Supreme Court ruling could jeopardize pensions for employees of religious hospitals

By Briana Vannozzi
Correspondent

The case affects retirement benefits for roughly a million hospital workers nationwide and thousands right here in New Jersey. The unanimous ruling by the U.S. Supreme Court means religious hospitals don’t have to comply with federal rules protecting pension plans.

“Obviously we were very pleased, this proceeding has been going on for quite some time,” said Leslie Hirsch, president of Saint Peter’s Healthcare System.

New Brunswick-based Saint Peter’s Healthcare System is  one of three plaintiffs in the case, along with Illinois-based Advocate Health Care Network and Dignity Health of California. The institutions were fighting to keep their so-called “church plan” status.

Church plans were established in the 1970s to exempt church employee pension plans from meeting certain rules under what’s known as ERISA — the Employee Retirement Income Security Act. Congress expanded that in 1980 to also included religiously affiliated hospitals and other nonprofits and it means those pension plans aren’t guaranteed and don’t have to meet certain minimum funding requirements.

Workers argued that Congress never intended to exempt now massive hospital systems with thousands of employees, calling it a loophole for legal safeguards that save the hospitals money but jeopardize benefits.

“We were disappointed, but we don’t think that the decision means that our losses are over with,” Attorney Karen Handorf said.

As one of the attorney’s for the employees, Handorf says the real concern is what happens if the pension plans go broke.

“Dignity Health, for example, is more than a billion dollars underfunded and is not insured by the Pension Benefit Guaranty Corporation, so those people, they don’t have the protections of ERISA.”

That happened at the now defunct Saint James hospital in Newark where former employees’ pension plans are at risk of running out of money. But Hirsch says the situation is different here; the hospital is one of seven in the country sponsored by a diocese.
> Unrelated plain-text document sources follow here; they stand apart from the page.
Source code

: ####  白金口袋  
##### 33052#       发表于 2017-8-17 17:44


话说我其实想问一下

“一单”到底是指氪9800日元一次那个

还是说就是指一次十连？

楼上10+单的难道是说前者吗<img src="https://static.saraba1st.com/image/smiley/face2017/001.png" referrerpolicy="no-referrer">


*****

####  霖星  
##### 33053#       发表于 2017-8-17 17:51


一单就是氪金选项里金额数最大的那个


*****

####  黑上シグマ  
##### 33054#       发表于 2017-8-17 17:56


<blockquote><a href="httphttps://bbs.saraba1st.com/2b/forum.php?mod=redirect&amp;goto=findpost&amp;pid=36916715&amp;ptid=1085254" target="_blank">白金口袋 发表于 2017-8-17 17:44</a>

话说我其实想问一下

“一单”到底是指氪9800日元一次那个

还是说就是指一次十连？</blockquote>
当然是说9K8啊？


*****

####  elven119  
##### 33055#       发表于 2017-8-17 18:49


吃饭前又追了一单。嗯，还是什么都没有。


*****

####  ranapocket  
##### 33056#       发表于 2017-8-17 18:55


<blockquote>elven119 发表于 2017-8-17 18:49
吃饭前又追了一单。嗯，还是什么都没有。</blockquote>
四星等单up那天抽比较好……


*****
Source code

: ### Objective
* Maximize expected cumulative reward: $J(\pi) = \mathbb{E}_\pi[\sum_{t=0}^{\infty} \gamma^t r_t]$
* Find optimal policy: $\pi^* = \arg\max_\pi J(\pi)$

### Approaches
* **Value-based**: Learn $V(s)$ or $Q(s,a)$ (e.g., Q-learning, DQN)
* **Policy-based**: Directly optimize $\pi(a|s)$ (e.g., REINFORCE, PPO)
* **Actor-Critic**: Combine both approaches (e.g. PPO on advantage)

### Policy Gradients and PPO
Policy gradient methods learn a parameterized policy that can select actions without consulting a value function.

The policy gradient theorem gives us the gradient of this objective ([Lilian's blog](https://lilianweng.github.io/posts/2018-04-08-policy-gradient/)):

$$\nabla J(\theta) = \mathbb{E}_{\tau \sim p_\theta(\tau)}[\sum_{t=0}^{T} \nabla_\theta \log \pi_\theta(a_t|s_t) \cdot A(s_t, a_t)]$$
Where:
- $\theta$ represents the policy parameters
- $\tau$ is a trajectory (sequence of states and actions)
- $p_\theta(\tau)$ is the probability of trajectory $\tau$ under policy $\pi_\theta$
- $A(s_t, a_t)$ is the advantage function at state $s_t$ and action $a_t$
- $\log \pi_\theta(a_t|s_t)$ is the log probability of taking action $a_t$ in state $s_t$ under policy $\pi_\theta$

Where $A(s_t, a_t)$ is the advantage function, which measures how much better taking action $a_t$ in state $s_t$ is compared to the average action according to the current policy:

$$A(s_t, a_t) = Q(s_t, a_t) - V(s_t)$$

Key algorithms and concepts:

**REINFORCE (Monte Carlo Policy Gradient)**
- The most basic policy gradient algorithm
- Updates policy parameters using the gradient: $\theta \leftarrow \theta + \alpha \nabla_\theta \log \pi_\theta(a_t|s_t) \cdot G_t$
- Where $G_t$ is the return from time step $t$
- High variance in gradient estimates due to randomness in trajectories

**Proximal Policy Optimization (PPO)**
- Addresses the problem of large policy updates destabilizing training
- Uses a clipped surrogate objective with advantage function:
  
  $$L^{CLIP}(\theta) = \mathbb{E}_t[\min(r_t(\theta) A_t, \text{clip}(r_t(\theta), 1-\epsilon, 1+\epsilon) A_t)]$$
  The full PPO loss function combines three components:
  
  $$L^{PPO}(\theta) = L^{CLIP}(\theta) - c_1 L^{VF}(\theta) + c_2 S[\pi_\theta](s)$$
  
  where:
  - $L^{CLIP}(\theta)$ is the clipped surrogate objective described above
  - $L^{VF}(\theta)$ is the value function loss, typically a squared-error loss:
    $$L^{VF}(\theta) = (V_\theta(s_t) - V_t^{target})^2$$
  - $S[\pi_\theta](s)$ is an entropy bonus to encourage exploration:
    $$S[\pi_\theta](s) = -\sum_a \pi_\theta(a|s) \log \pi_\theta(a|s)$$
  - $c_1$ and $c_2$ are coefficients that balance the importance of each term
“The pension is very well-funded and we put money into it weekly, this year almost $14 million will go into the pension fund. The pension fund is also in what’s known as an irrevocable trust. And the important thing to keep with an irrevocable trust is that the money in it cannot be accessed for other purposes,” Hirsch said.

“The bottom line is that if the plan runs out of money there’s no claim against the archdiocese. You don’t see the catholic church giving any of these plans money. You don’t even see the catholic church giving any of these companies money. They get their money like every other health care system in the country, they get it through through Medicare and Medicaid.”

A previous ruling went against the hospitals, then the hospitals appealed saying the decision could expose them to billions of dollars in liability. But the fight doesn’t end here. The case will likely head back to the lower courts, yet again, to decide whether the exempt church plan is maintained by an organization that has administration of the plan as its principal purpose — a requirement of the law the supreme court avoided.